Thote: Eigentlich ja. Externalisierung darf nicht dazu führen, dass Drittstaaten allein gelassen werden. Die meisten Flüchtlinge bleiben in Nachbarländern, oft in Staaten mit deutlich geringerem Wohlstand. Deshalb braucht es einen routenbasierten Ansatz, der Schutz- und Aufnahmekapazitäten entlang der gesamten Fluchtroute stärkt – in Herkunfts-, Transit- und Aufnahmeländern –, statt nur am Ende abzuschotten. Ergänzend können sichere Zugangswege wie Resettlement, Arbeitsmigration oder Bildungsprogramme dazu beitragen, dass sich weniger Menschen auf gefährliche Fluchtwege begeben.

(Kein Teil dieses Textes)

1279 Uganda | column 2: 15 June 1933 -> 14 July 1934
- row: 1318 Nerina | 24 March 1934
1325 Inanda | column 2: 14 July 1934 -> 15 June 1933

Das kann jedoch Asyl an der Grenze nicht ersetzen.
taz: Wie wird sich die Lage für Geflüchtete in nächster Zeit entwickeln? Was braucht es, um eine weitere Eskalation zu vermeiden?
Thote: Deutschland und Europa müssen verstehen, dass humanitäre Hilfe ein zentraler Stabilitäts- und Sicherheitsfaktor ist. Es geht nicht immer nur um Verteidigung und Waffen. Wer von Konfliktregionen umgeben ist, handelt strategisch unklug, wenn er humanitäre Hilfe massiv zurückfährt. Es ist eine spektakulär unsichere Zeit für Gesellschaften und für jeden Einzelnen. Doch es gibt viele positive Entwicklungen, etwa in Syrien, und die müssen wir wieder ins Rampenlicht stellen. Das Allerwichtigste ist, Konflikte zu beenden.
taz: Und wenn das nicht passiert?
Thote: Dann werden wir noch viel drastischere Bilder sehen als die, die wir dieses Jahr schon gesehen haben.